> [GOAL OF THE EXERCISE] Each record below needs to be copied out exactly as it stands.

Extracted page text data

[Start of Attachment]

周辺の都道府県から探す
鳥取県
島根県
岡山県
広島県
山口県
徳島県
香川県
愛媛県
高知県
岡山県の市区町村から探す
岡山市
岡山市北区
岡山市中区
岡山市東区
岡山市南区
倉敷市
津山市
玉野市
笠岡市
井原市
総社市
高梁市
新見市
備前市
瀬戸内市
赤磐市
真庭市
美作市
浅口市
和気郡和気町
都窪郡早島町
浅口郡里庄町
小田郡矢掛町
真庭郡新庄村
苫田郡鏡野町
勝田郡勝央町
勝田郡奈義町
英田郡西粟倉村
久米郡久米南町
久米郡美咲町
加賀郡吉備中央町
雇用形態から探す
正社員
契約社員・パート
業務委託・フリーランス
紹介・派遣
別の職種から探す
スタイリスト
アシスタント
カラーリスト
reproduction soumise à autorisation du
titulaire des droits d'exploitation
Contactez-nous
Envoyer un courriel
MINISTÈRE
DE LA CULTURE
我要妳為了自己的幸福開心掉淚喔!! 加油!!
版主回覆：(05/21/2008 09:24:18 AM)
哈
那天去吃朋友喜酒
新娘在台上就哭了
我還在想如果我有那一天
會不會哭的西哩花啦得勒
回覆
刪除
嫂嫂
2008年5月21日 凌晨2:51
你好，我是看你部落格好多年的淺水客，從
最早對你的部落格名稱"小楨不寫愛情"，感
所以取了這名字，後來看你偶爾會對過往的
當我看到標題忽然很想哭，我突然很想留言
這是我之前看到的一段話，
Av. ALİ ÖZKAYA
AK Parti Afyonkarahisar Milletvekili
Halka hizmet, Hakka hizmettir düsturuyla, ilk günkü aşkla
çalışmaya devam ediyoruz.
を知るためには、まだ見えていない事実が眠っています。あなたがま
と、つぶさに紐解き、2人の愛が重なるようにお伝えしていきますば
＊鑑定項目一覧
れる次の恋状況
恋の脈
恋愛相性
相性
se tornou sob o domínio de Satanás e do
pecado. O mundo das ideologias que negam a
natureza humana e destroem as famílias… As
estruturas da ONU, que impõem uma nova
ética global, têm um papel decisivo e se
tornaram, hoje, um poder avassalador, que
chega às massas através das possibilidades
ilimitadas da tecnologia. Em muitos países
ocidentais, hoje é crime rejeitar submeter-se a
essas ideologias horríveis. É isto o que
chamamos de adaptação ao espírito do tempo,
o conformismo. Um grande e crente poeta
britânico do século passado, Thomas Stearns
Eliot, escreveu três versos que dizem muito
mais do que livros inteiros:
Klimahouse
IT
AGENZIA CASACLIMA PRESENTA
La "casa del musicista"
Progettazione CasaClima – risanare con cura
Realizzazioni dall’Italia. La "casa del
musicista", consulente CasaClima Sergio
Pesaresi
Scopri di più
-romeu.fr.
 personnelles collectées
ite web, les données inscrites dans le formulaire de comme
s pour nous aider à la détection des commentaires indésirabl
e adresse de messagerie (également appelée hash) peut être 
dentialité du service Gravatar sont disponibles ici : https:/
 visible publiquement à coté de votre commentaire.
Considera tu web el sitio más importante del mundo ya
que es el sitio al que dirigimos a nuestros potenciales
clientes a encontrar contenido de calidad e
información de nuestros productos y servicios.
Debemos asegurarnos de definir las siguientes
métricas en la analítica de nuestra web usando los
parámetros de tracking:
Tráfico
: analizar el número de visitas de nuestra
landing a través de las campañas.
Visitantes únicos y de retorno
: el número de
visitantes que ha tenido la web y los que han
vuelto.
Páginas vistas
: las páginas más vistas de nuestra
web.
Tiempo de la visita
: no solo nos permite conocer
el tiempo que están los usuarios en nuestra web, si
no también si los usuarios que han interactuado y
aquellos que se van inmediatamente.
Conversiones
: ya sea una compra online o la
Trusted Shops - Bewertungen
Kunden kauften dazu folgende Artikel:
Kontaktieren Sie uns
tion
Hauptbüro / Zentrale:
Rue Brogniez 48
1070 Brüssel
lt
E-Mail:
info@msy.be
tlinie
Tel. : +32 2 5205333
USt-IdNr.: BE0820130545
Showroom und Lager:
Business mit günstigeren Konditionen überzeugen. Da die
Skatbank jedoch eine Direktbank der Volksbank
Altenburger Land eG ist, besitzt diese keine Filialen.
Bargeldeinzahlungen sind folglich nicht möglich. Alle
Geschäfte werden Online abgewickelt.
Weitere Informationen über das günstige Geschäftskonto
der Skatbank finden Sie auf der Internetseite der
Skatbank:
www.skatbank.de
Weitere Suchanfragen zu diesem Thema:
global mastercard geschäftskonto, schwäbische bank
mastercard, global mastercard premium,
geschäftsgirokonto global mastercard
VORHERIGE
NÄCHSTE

[End of Attachment]

> [THE COMPLETED TASK]
周辺の都道府県から探す
鳥取県
島根県
岡山県
広島県
山口県
徳島県
香川県
愛媛県
高知県
岡山県の市区町村から探す
岡山市
岡山市北区
岡山市中区
岡山市東区
岡山市南区
倉敷市
津山市
玉野市
笠岡市
井原市
総社市
高梁市
新見市
備前市
瀬戸内市
赤磐市
真庭市
美作市
浅口市
和気郡和気町
都窪郡早島町
浅口郡里庄町
小田郡矢掛町
真庭郡新庄村
苫田郡鏡野町
勝田郡勝央町
勝田郡奈義町
英田郡西粟倉村
久米郡久米南町
久米郡美咲町
加賀郡吉備中央町
雇用形態から探す
正社員
契約社員・パート
業務委託・フリーランス
紹介・派遣
別の職種から探す
スタイリスト
アシスタント
カラーリスト
reproduction soumise à autorisation du
titulaire des droits d'exploitation
Contactez-nous
Envoyer un courriel
MINISTÈRE
DE LA CULTURE
我要妳為了自己的幸福開心掉淚喔!! 加油!!
版主回覆：(05/21/2008 09:24:18 AM)
哈
那天去吃朋友喜酒
新娘在台上就哭了
我還在想如果我有那一天
會不會哭的西哩花啦得勒
回覆
刪除
嫂嫂
2008年5月21日 凌晨2:51
你好，我是看你部落格好多年的淺水客，從
最早對你的部落格名稱"小楨不寫愛情"，感
所以取了這名字，後來看你偶爾會對過往的
當我看到標題忽然很想哭，我突然很想留言
這是我之前看到的一段話，
Av. ALİ ÖZKAYA
AK Parti Afyonkarahisar Milletvekili
Halka hizmet, Hakka hizmettir düsturuyla, ilk günkü aşkla
çalışmaya devam ediyoruz.
を知るためには、まだ見えていない事実が眠っています。あなたがま
と、つぶさに紐解き、2人の愛が重なるようにお伝えしていきますば
＊鑑定項目一覧
れる次の恋状況
恋の脈
恋愛相性
相性
se tornou sob o domínio de Satanás e do
pecado. O mundo das ideologias que negam a
natureza humana e destroem as famílias… As
estruturas da ONU, que impõem uma nova
ética global, têm um papel decisivo e se
tornaram, hoje, um poder avassalador, que
chega às massas através das possibilidades
ilimitadas da tecnologia. Em muitos países
ocidentais, hoje é crime rejeitar submeter-se a
essas ideologias horríveis. É isto o que
chamamos de adaptação ao espírito do tempo,
o conformismo. Um grande e crente poeta
britânico do século passado, Thomas Stearns
Eliot, escreveu três versos que dizem muito
mais do que livros inteiros:
Klimahouse
IT
AGENZIA CASACLIMA PRESENTA
La "casa del musicista"
Progettazione CasaClima – risanare con cura
Realizzazioni dall’Italia. La "casa del
musicista", consulente CasaClima Sergio
Pesaresi
Scopri di più
-romeu.fr.
 personnelles collectées
ite web, les données inscrites dans le formulaire de comme
s pour nous aider à la détection des commentaires indésirabl
e adresse de messagerie (également appelée hash) peut être 
dentialité du service Gravatar sont disponibles ici : https:/
 visible publiquement à coté de votre commentaire.
Considera tu web el sitio más importante del mundo ya
que es el sitio al que dirigimos a nuestros potenciales
clientes a encontrar contenido de calidad e
información de nuestros productos y servicios.
Debemos asegurarnos de definir las siguientes
métricas en la analítica de nuestra web usando los
parámetros de tracking:
Tráfico
: analizar el número de visitas de nuestra
landing a través de las campañas.
Visitantes únicos y de retorno
: el número de
visitantes que ha tenido la web y los que han
vuelto.
Páginas vistas
: las páginas más vistas de nuestra
web.
Tiempo de la visita
: no solo nos permite conocer
el tiempo que están los usuarios en nuestra web, si
no también si los usuarios que han interactuado y
aquellos que se van inmediatamente.
Conversiones
: ya sea una compra online o la
Trusted Shops - Bewertungen
Kunden kauften dazu folgende Artikel:
Kontaktieren Sie uns
tion
Hauptbüro / Zentrale:
Rue Brogniez 48
1070 Brüssel
lt
E-Mail:
info@msy.be
tlinie
Tel. : +32 2 5205333
USt-IdNr.: BE0820130545
Showroom und Lager:
Business mit günstigeren Konditionen überzeugen. Da die
Skatbank jedoch eine Direktbank der Volksbank
Altenburger Land eG ist, besitzt diese keine Filialen.
Bargeldeinzahlungen sind folglich nicht möglich. Alle
Geschäfte werden Online abgewickelt.
Weitere Informationen über das günstige Geschäftskonto
der Skatbank finden Sie auf der Internetseite der
Skatbank:
www.skatbank.de
Weitere Suchanfragen zu diesem Thema:
global mastercard geschäftskonto, schwäbische bank
mastercard, global mastercard premium,
geschäftsgirokonto global mastercard
VORHERIGE
NÄCHSTE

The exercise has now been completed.